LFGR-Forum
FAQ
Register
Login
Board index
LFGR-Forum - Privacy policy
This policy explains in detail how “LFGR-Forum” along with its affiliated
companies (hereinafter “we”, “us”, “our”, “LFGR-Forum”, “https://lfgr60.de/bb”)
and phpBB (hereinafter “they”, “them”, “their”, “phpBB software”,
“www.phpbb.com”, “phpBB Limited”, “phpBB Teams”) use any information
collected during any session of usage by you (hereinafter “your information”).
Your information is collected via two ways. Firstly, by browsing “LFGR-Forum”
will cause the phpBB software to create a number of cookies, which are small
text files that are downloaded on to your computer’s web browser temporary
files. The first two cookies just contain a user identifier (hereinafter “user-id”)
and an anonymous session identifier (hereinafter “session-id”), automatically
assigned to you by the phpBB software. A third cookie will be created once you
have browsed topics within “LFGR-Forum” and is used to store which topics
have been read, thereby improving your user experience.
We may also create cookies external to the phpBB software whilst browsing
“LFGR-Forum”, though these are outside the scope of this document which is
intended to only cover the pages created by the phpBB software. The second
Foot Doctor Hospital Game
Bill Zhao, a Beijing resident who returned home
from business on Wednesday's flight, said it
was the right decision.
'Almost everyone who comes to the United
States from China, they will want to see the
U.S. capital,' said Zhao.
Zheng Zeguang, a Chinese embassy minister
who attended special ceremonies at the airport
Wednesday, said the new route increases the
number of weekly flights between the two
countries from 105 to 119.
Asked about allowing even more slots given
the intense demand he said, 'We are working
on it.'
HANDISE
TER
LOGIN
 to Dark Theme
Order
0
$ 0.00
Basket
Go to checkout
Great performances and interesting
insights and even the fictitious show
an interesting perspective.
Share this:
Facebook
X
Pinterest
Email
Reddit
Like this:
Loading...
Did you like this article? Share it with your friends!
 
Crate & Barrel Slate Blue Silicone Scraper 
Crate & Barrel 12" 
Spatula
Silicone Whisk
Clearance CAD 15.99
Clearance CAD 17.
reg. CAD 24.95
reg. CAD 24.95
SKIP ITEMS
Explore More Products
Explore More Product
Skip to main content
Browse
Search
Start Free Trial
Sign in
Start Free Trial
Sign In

◇ ◇ ◇ ◇ ◇ ◇ ◇

The required output is the set of lines from the first line of the data through the line that contains "will cause the", transcribed exactly.

Written response:
LFGR-Forum
FAQ
Register
Login
Board index
LFGR-Forum - Privacy policy
This policy explains in detail how “LFGR-Forum” along with its affiliated
companies (hereinafter “we”, “us”, “our”, “LFGR-Forum”, “https://lfgr60.de/bb”)
and phpBB (hereinafter “they”, “them”, “their”, “phpBB software”,
“www.phpbb.com”, “phpBB Limited”, “phpBB Teams”) use any information
collected during any session of usage by you (hereinafter “your information”).
Your information is collected via two ways. Firstly, by browsing “LFGR-Forum”
will cause the phpBB software to create a number of cookies, which are small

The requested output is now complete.